• _本文抜粋_
.....
マスコミの ネタ養殖場「トー横」と 歌舞伎町タワー
一般社団法人Colaboと若年被害女性等支援事業の舞台にもなった東京都新宿区歌舞伎町。その一角、「新宿東宝ビル(TOHOシネマズ新宿)」周辺路地に集まる若者の一群「トー横キッズ」は社会現象になった。貧困、売春、ドラッグ、家出少女、マスコミが好みそうな問題が集積されており、「トー横」は記事ネタの供給源。またかの地で発生するトラブルや炎上エピソードはSNSの“バズり要素 ”が満載だ。
そして歌舞伎町といえば“あの騒動 ”だろう。
今年4月に開業した東急歌舞伎町タワーの2階個室トイレ、通称「ジェンダーレストイレ」は防犯上のリスクがあると非難囂囂だった。地上48階地下5階建、ホテルや映画館、各種アトラクションを備えた複合ビルは新しい観光名所として期待されたが、開業早々に“しくじり”となった。かねてから治安は良好と言えない歌舞伎町。その中心にある男女共用トイレに対して女性が不安を覚えるのは当然のことだ。
SNS上では続々とトイレの写真が投稿され、不安の声が集まった。もちろんメディアもトイレ騒動を取り上げており、関連記事は一つ二つではない。
.....
• _提供された記録_
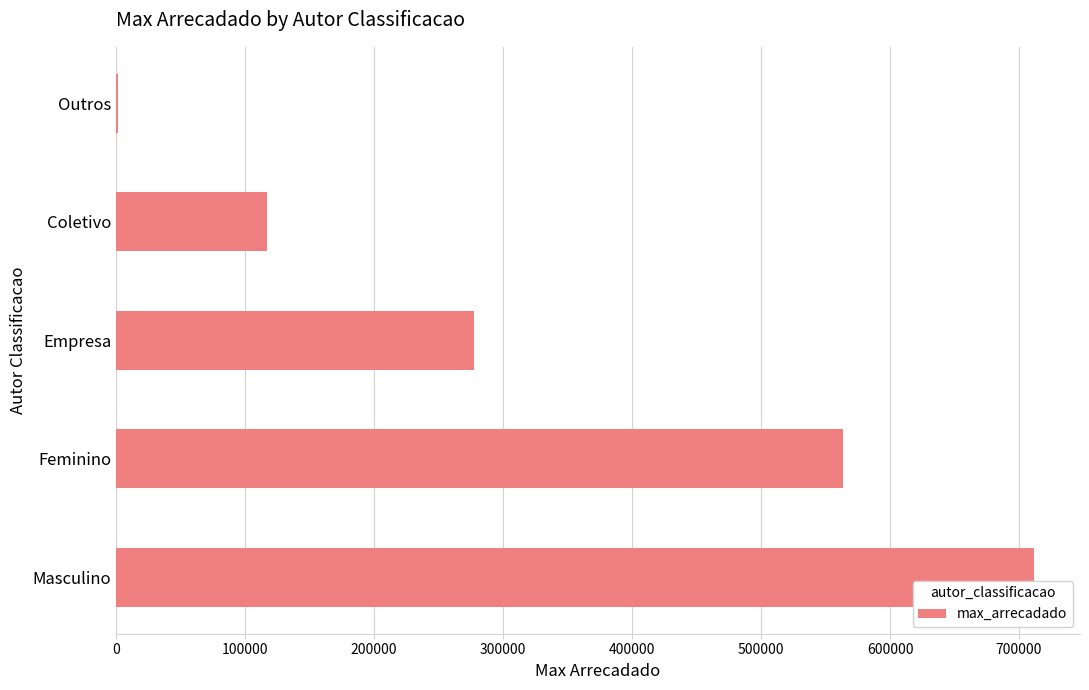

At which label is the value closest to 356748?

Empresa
.....
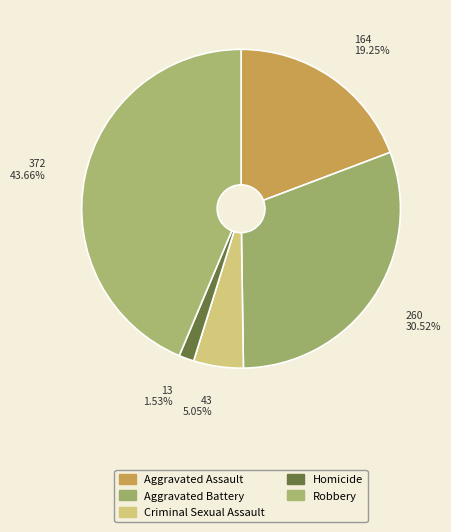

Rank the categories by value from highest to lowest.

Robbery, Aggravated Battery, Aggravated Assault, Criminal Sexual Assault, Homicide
.....
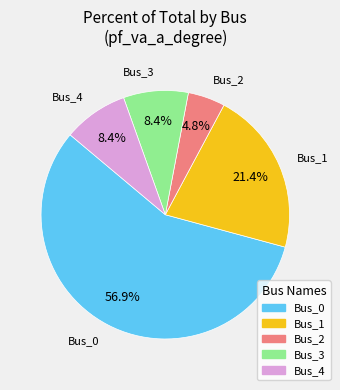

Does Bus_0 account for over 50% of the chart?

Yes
.....
• _取り組む課題_
本文抜粋によると、東急歌舞伎町タワーは地上何階、地下何階建てですか。

• _解答_
地上48階、地下5階建てです。